Binary trie format

vbuterin · July 4, 2020, 8:41pm

The goal of having only one type of node is to reduce the amount of DB reads since IO is a bottleneck in clients, and also save the extra 32 bytes for the pointer to the extension’s child.

Another possible option is a compromise similar to what I suggested in Optimizing sparse Merkle trees, where from a hashing point of view the structure can be represented as a binary hash tree, but in the database it would be a different structure. That is, we define hash_tree_node(node) as follows:

Let tree_node = (prefix, left, right, value)
If prefix is empty, return hash(0, value) if there’s a value, otherwise hash(left, right)
If prefix is nonempty, return hash(prefix, hash_tree_node(EMPTY_PREFIX, left, right, value))

At the DB level, I imagine you would be compressing many of these nodes together anyway, so further differences between hash structure and storage structure don’t really matter much.

This relies on the assumption that (i) 0 represents the empty prefix, and (ii) nonempty prefixes are distinguishable from valid hash outputs.

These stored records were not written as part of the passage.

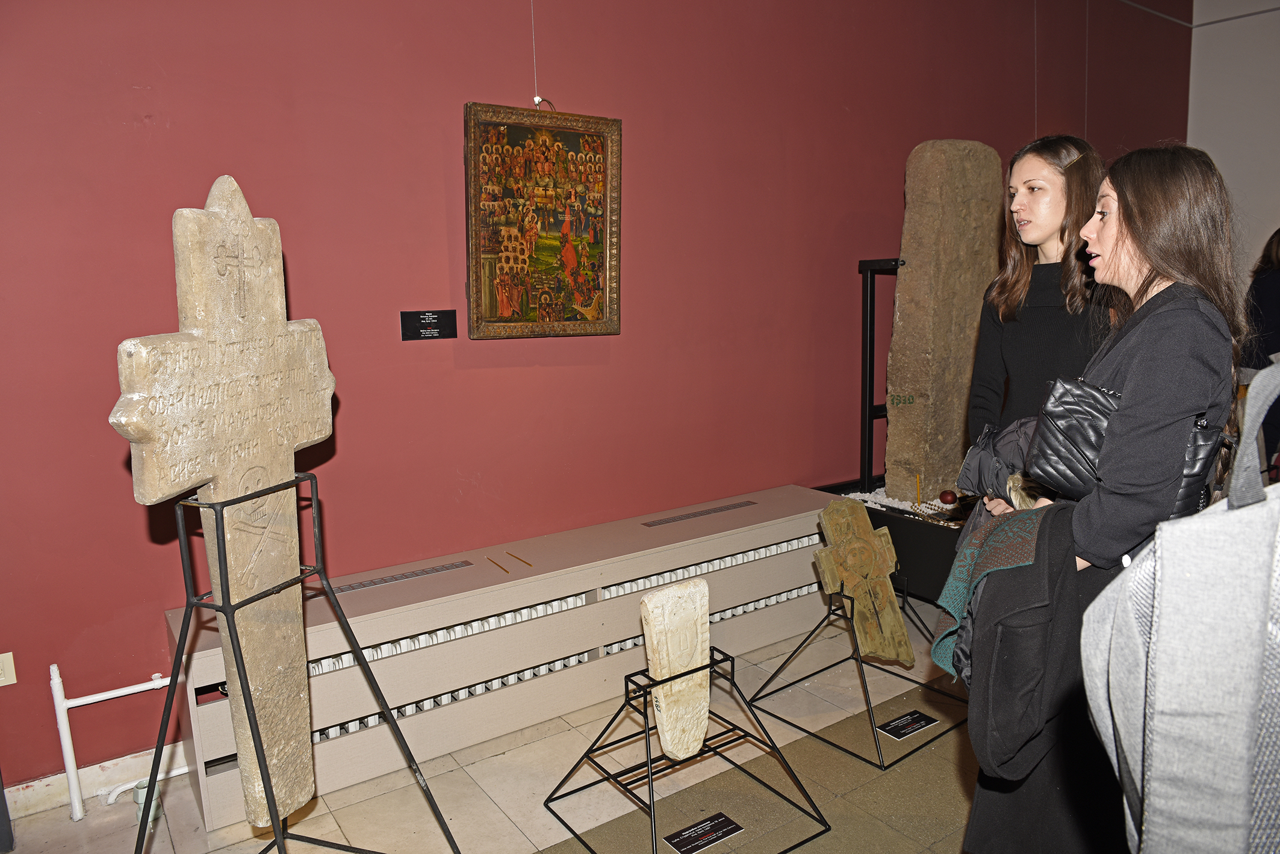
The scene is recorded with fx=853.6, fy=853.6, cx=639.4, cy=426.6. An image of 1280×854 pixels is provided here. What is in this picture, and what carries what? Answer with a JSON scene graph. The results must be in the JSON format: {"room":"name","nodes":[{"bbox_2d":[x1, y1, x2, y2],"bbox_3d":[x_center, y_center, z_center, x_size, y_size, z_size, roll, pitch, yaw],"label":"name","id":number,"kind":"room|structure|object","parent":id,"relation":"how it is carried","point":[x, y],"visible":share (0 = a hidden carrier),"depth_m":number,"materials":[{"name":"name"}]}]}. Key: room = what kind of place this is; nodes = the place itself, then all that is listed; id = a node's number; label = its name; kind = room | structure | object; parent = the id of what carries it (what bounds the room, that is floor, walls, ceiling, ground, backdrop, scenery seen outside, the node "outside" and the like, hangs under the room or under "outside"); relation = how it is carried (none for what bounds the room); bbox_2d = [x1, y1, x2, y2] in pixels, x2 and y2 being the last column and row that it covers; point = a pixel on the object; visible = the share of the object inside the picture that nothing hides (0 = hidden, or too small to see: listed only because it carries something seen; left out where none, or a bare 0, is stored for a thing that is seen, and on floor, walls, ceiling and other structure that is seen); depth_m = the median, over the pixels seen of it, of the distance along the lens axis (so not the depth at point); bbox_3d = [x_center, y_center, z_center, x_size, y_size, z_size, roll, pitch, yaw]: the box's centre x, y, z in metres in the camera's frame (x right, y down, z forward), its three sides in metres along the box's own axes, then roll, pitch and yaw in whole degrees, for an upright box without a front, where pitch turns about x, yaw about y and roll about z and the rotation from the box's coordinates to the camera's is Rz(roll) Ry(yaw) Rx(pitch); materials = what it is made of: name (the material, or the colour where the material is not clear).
{"room":"museum","nodes":[
{"label":"museum","id":0,"kind":"room"},
{"bbox_2d":[0,610,977,853],"bbox_3d":[1.289,1.225,1.780,7.756,0.107,4.230,-7,12,-35],"label":"floor","id":1,"kind":"structure","parent":0,"point":[512,828],"depth_m":2.50,"materials":[{"name":"beige tile"}]},
{"bbox_2d":[131,779,163,826],"bbox_3d":[-1.388,1.055,2.408,0.071,0.095,0.077,-7,12,-35],"label":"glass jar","id":2,"kind":"object","parent":1,"relation":"on","point":[141,793],"visible":0.48,"depth_m":2.39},
{"bbox_2d":[148,472,464,853],"bbox_3d":[-0.728,0.637,1.726,0.548,1.060,0.577,2,10,18],"label":"metal stand","id":3,"kind":"object","parent":1,"relation":"on","point":[246,708],"visible":0.98,"depth_m":1.67,"materials":[{"name":"black metal"}]},
{"bbox_2d":[114,172,339,829],"bbox_3d":[-0.745,0.173,1.665,0.119,1.265,0.606,2,10,16],"label":"stone cross","id":4,"kind":"object","parent":3,"relation":"on","point":[248,223],"visible":0.97,"depth_m":1.59,"materials":[{"name":"stone"}]},
{"bbox_2d":[170,487,844,832],"bbox_3d":[-0.224,0.705,3.129,2.598,0.525,0.309,-7,12,-35],"label":"radiator cabinet","id":5,"kind":"object","parent":1,"relation":"on","point":[519,626],"visible":0.76,"depth_m":2.79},
{"bbox_2d":[323,559,471,593],"bbox_3d":[-0.826,0.501,2.817,0.500,0.007,0.063,-7,12,-35],"label":"vent","id":6,"kind":"object","parent":5,"relation":"in","point":[359,586],"visible":0.97,"depth_m":2.82,"materials":[{"name":"metal"}]},
{"bbox_2d":[487,556,509,573],"bbox_3d":[-0.494,0.475,2.953,0.007,0.008,0.169,-7,11,-31],"label":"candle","id":7,"kind":"object","parent":5,"relation":"on","point":[500,566],"visible":0.98,"depth_m":2.94,"materials":[{"name":"brown wood"}]},
{"bbox_2d":[506,551,532,565],"bbox_3d":[-0.431,0.468,3.030,0.007,0.009,0.178,-7,12,-35],"label":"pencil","id":8,"kind":"object","parent":5,"relation":"on","point":[527,564],"visible":0.98,"depth_m":3.02,"materials":[{"name":"wood"}]},
{"bbox_2d":[641,499,758,526],"bbox_3d":[0.254,0.359,3.564,0.547,0.006,0.065,-7,12,-35],"label":"vent","id":9,"kind":"object","parent":5,"relation":"in","point":[664,521],"visible":0.98,"depth_m":3.55,"materials":[{"name":"metal"}]},
{"bbox_2d":[543,645,827,853],"bbox_3d":[0.123,0.872,2.310,0.582,0.447,0.534,-7,12,-35],"label":"wire stand","id":10,"kind":"object","parent":1,"relation":"on","point":[732,661],"visible":0.91,"depth_m":2.30,"materials":[{"name":"black metal"}]},
{"bbox_2d":[640,575,712,764],"bbox_3d":[0.103,0.665,2.308,0.220,0.486,0.137,-7,12,-35],"label":"stone slab","id":11,"kind":"object","parent":10,"relation":"on","point":[669,591],"visible":0.98,"depth_m":2.26,"materials":[{"name":"stone"}]},
{"bbox_2d":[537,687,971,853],"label":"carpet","id":12,"kind":"object","parent":1,"relation":"on","point":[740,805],"visible":0.69,"depth_m":2.44,"materials":[{"name":"carpet"}]},
{"bbox_2d":[664,811,744,853],"bbox_3d":[0.166,1.090,2.276,0.209,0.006,0.092,-7,12,-35],"label":"label","id":13,"kind":"object","parent":12,"relation":"on","point":[695,832],"visible":0.98,"depth_m":2.28,"materials":[{"name":"black"}]},
{"bbox_2d":[878,709,939,739],"bbox_3d":[0.885,0.986,2.824,0.216,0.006,0.092,-7,12,-35],"label":"label","id":14,"kind":"object","parent":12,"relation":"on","point":[930,720],"visible":0.96,"depth_m":2.82,"materials":[{"name":"black"}]},
{"bbox_2d":[750,576,968,769],"bbox_3d":[0.786,0.771,2.903,0.591,0.438,0.536,-7,12,-35],"label":"wire stand","id":15,"kind":"object","parent":1,"relation":"on","point":[885,768],"visible":0.83,"depth_m":2.85,"materials":[{"name":"black metal"}]},
{"bbox_2d":[813,495,914,666],"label":"stone cross","id":16,"kind":"object","parent":15,"relation":"on","point":[857,593],"visible":0.99,"depth_m":2.93,"materials":[{"name":"brown stone"}]},
{"bbox_2d":[817,480,975,602],"bbox_3d":[1.713,0.532,4.256,1.374,0.407,0.985,-7,12,-35],"label":"black platform","id":17,"kind":"object","parent":1,"relation":"on","point":[917,536],"visible":0.3,"depth_m":3.84,"materials":[{"name":"black"}]},
{"bbox_2d":[856,258,905,494],"bbox_3d":[1.345,-0.193,4.061,0.572,1.127,0.526,-7,12,-35],"label":"metal stand","id":18,"kind":"object","parent":17,"relation":"on","point":[870,344],"visible":0.66,"depth_m":4.12,"materials":[{"name":"black metal"}]},
{"bbox_2d":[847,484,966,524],"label":"gravel","id":19,"kind":"structure","parent":17,"relation":"in","point":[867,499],"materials":[{"name":"white gravel"}]},
{"bbox_2d":[913,473,923,507],"bbox_3d":[1.324,0.314,4.062,0.035,0.176,0.032,-7,12,-35],"label":"candle","id":20,"kind":"object","parent":17,"relation":"in","point":[917,494],"visible":0.95,"depth_m":4.06,"materials":[{"name":"wax"}]},
{"bbox_2d":[883,139,1004,503],"bbox_3d":[1.471,-0.490,4.183,0.558,1.753,0.305,-7,12,-35],"label":"stone slab","id":21,"kind":"object","parent":17,"relation":"on","point":[968,205],"visible":0.93,"depth_m":4.04,"materials":[{"name":"stone"}]},
{"bbox_2d":[938,488,957,505],"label":"apple","id":22,"kind":"object","parent":17,"relation":"on","point":[947,494],"visible":0.98,"depth_m":3.99,"materials":[{"name":"red food"}]},
{"bbox_2d":[959,135,1109,522],"bbox_3d":[1.199,0.070,2.465,0.487,1.661,0.491,-7,12,-35],"label":"woman","id":23,"kind":"object","parent":1,"relation":"on","point":[1031,205],"visible":0.47,"depth_m":2.36},
{"bbox_2d":[957,414,1045,506],"bbox_3d":[1.030,0.105,2.320,0.292,0.264,0.279,3,11,12],"label":"jacket","id":24,"kind":"object","parent":23,"relation":"in","point":[980,459],"visible":0.45,"depth_m":2.29,"materials":[{"name":"fabric"}]},
{"bbox_2d":[962,141,1246,853],"bbox_3d":[0.991,0.303,1.817,0.613,1.645,0.490,-7,12,-35],"label":"woman","id":25,"kind":"object","parent":1,"relation":"on","point":[1171,335],"visible":0.72,"depth_m":1.63},
{"bbox_2d":[930,505,1049,681],"bbox_3d":[0.743,0.362,1.761,0.260,0.359,0.244,-7,12,-35],"label":"scarf","id":26,"kind":"object","parent":25,"relation":"in","point":[953,581],"visible":0.57,"depth_m":1.73,"materials":[{"name":"fabric"}]},
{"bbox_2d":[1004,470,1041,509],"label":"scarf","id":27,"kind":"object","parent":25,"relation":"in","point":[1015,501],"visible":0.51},
{"bbox_2d":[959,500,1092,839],"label":"black coat","id":28,"kind":"object","parent":25,"relation":"in","point":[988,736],"visible":0.69,"depth_m":1.55,"materials":[{"name":"fabric"}]},
{"bbox_2d":[1025,376,1220,514],"bbox_3d":[0.966,0.056,1.729,0.259,0.277,0.311,-7,12,-35],"label":"handbag","id":29,"kind":"object","parent":25,"relation":"hanging from","point":[1096,424],"visible":0.61,"depth_m":1.70,"materials":[{"name":"black leather"}]},
{"bbox_2d":[1239,228,1279,478],"bbox_3d":[3.408,-0.244,4.482,0.575,1.647,0.581,-2,10,-4],"label":"person","id":30,"kind":"object","parent":1,"relation":"on","point":[1268,292],"visible":0.65,"depth_m":4.42},
{"bbox_2d":[0,0,1192,797],"bbox_3d":[0.229,-0.838,3.605,8.220,3.458,0.190,-7,12,-35],"label":"red wall","id":31,"kind":"structure","parent":0,"point":[512,76],"depth_m":2.94,"materials":[{"name":"red paint"}]},
{"bbox_2d":[0,652,16,686],"bbox_3d":[-1.740,0.661,2.303,0.074,0.094,0.010,-7,12,-35],"label":"wall socket","id":32,"kind":"object","parent":31,"relation":"attached to","point":[6,661],"visible":0.99,"depth_m":2.32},
{"bbox_2d":[3,744,186,818],"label":"baseboard","id":33,"kind":"structure","parent":31,"relation":"attached to","point":[46,783],"depth_m":2.50,"materials":[{"name":"white paint"}]},
{"bbox_2d":[49,662,182,822],"bbox_3d":[-1.402,0.868,2.569,0.588,0.438,0.117,-7,12,-35],"label":"white pipe","id":34,"kind":"object","parent":31,"relation":"attached to","point":[101,698],"visible":0.83,"depth_m":2.40,"materials":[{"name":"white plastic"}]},
{"bbox_2d":[399,309,458,340],"bbox_3d":[-0.720,-0.348,2.915,0.196,0.096,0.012,-7,12,-35],"label":"label","id":35,"kind":"object","parent":31,"relation":"attached to","point":[429,317],"visible":0.97,"depth_m":2.91,"materials":[{"name":"black"}]},
{"bbox_2d":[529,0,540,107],"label":"hanging wire","id":36,"kind":"object","parent":31,"relation":"attached to","point":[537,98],"visible":0.89,"depth_m":3.02,"materials":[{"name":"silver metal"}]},
{"bbox_2d":[464,100,622,338],"bbox_3d":[-0.342,-0.739,3.096,0.608,0.836,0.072,-7,12,-35],"label":"framed painting","id":37,"kind":"object","parent":31,"relation":"attached to","point":[527,304],"visible":0.99,"depth_m":3.09},
{"bbox_2d":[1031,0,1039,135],"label":"hanging wire","id":38,"kind":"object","parent":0,"point":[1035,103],"visible":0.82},
{"bbox_2d":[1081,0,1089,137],"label":"hanging wire","id":39,"kind":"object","parent":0,"point":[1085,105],"visible":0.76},
{"bbox_2d":[1079,360,1279,853],"bbox_3d":[0.665,0.213,0.819,0.434,0.578,0.376,-7,12,-35],"label":"backpack","id":40,"kind":"object","parent":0,"point":[1278,696],"visible":1,"depth_m":0.76,"materials":[{"name":"grey fabric"}]},
{"bbox_2d":[1186,0,1279,295],"bbox_3d":[4.952,-1.286,4.515,0.175,3.806,3.984,-7,12,-35],"label":"white wall","id":41,"kind":"structure","parent":0,"point":[1263,205],"depth_m":5.68,"materials":[{"name":"white paint"}]}
]}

There is a bit of efficiency decrease in hashing, but it’s a negligible amount because as I mentioned, typically only the bottom leaf in the tree is an extension node, whereas the O(log(n)) ~= 28 nodes in the middle are not.

I think my desire to have the entire tree be navigable as a binary hash tree comes from (i) desire to be compatible with eth2’s SSZ frameworks, and (ii) desire to be easily compatible with future ZKP frameworks, which work more easily if hashes can be assumed to be in the “two 32-byte chunks → one 32-byte chunk” format. Though if there’s better ways to achieve those goals I’m happy to listen; I’m not at all convinced that the specific thing I wrote above is optimal.